Fue Correa el que mayores quebraderos de cabeza le causó a la zaga local. Determinado a aprovechar los minutos que Simeone le está dando en ausencia de Griezmann, el habilidoso delantero supo aprovechar la zona entre las dos líneas de cuatro con que se armaba en defensa el cuadro de Marcelino, que se desgañitaba demandando a sus futbolistas que achicasen espacios.

Había optado el técnico de Villaviciosa por dar carrete de entrada a dos de sus flamantes incorporaciones veraniegas, Gabriel y Andreas Pereira. Inclusión la de este último que desmontó la dupla Lato-Gayà que tan buenos resultados le dio al preparador asturiano en el Bernabéu pero que permitió ver buenos detalles del centrocampista prestado por el Manchester United antes de que su entrenador le reemplazase por otro de los nuevos y más deseados, Guedes. Apenas un minuto antes de que saltase el portugués lo había hecho Gaitán por Carrasco. Y a punto estuvo el extremo argentino de pescar en la primera que tuvo. Sacó bien la mano Neto, que volvió a mostrarse tan sólido como en el Bernabéu.

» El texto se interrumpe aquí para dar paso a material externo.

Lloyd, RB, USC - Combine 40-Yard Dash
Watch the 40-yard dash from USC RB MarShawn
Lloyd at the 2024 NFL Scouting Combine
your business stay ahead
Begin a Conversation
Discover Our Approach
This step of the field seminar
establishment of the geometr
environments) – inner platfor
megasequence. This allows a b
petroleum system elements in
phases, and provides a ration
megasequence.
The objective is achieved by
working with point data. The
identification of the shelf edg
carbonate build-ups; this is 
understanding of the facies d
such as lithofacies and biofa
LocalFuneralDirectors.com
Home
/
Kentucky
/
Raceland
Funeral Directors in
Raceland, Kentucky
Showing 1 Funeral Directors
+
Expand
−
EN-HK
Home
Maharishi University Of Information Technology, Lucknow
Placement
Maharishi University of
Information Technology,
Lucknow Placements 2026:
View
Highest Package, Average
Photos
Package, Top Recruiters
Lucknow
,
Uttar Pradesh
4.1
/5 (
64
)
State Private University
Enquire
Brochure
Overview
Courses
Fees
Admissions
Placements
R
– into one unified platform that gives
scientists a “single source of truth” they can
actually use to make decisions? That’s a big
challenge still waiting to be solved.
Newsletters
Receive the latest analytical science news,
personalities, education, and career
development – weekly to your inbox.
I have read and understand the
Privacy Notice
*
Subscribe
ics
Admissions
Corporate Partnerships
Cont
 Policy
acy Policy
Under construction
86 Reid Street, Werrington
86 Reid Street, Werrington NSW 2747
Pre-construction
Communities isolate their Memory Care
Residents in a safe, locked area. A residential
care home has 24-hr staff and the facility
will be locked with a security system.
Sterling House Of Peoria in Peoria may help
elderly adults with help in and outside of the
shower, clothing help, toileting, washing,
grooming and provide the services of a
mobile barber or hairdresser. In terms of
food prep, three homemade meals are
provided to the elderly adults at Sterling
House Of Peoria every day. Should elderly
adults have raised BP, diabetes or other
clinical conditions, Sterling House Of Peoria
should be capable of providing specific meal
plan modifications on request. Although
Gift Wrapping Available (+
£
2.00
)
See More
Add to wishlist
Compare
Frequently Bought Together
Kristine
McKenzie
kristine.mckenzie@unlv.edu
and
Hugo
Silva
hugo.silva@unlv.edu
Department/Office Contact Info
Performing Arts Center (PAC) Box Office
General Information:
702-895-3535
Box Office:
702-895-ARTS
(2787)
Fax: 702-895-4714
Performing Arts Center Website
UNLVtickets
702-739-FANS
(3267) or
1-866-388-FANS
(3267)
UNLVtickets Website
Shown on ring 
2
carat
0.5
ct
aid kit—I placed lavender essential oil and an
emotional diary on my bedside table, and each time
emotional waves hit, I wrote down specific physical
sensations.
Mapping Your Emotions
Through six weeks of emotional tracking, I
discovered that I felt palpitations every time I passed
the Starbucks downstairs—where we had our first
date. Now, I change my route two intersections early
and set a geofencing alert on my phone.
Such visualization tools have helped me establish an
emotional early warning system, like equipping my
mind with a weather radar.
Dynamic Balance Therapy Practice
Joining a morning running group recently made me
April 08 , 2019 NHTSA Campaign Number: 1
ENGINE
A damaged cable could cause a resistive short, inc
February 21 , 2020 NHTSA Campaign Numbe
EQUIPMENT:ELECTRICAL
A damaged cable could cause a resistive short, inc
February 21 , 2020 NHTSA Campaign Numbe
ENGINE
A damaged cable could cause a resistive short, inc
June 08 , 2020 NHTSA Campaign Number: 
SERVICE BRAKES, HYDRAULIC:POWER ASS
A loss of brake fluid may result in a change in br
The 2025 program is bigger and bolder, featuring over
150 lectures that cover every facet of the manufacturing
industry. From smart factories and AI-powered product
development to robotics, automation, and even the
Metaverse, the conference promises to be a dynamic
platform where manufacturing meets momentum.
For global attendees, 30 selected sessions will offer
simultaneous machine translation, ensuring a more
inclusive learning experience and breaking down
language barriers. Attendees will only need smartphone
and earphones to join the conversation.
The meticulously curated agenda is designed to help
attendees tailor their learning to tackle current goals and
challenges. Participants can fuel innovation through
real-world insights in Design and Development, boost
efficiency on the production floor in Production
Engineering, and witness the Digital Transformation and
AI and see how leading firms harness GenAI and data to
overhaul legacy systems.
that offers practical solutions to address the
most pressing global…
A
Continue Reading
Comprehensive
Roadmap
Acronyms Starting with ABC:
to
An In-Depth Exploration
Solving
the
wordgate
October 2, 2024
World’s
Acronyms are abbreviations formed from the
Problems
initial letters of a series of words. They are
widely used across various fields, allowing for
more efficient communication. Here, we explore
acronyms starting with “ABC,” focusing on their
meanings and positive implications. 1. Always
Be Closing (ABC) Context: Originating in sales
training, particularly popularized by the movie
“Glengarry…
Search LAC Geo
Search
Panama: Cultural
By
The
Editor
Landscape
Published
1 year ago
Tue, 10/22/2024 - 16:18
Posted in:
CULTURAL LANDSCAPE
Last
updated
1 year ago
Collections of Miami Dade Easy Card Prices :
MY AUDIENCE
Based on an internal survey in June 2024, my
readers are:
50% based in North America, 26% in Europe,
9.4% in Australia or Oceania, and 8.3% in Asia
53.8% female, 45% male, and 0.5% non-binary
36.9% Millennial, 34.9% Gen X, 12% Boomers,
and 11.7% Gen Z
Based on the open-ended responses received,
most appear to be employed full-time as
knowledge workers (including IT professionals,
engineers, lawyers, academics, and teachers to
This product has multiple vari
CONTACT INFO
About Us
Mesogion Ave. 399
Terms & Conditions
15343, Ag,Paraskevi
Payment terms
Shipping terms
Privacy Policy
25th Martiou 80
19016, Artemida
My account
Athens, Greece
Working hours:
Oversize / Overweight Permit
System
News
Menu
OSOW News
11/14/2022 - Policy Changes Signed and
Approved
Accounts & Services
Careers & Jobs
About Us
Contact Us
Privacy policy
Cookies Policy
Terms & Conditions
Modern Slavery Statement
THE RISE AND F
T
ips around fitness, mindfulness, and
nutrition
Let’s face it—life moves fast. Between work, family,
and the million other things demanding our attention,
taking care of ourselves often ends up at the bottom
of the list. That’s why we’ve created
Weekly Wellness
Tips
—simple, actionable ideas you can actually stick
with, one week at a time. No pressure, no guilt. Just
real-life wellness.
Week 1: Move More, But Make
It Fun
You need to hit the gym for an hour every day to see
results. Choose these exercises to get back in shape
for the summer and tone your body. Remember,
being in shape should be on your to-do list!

Simeone, que veía cómo el dominio de la pelota y el mayor número de aproximaciones al área no se traducía en gol, cambió de pareja de ataque, retirando a Vietto y Correa para perseguirlo mediante la velocidad de Gameiro y el oficio de Torres. La búsqueda de un fútbol más directo por parte del Atlético permitió al Valencia crecer, espoleado por una afición a la que le gusta lo que ve tras las penurias del pasado curso. El Atlético, que había merecido más, pudo pagar la falta de acierto en el correcalles final a medida que las fuerzas se escapaban por mor de la tremenda exigencia del choque. Le sostuvo entonces su renovada zaga –tres caras nuevas respecto a la jornada anterior- y especialmente un Lucas Hernández que estuvo especialmente contundente en su regreso al eje de la retaguardia.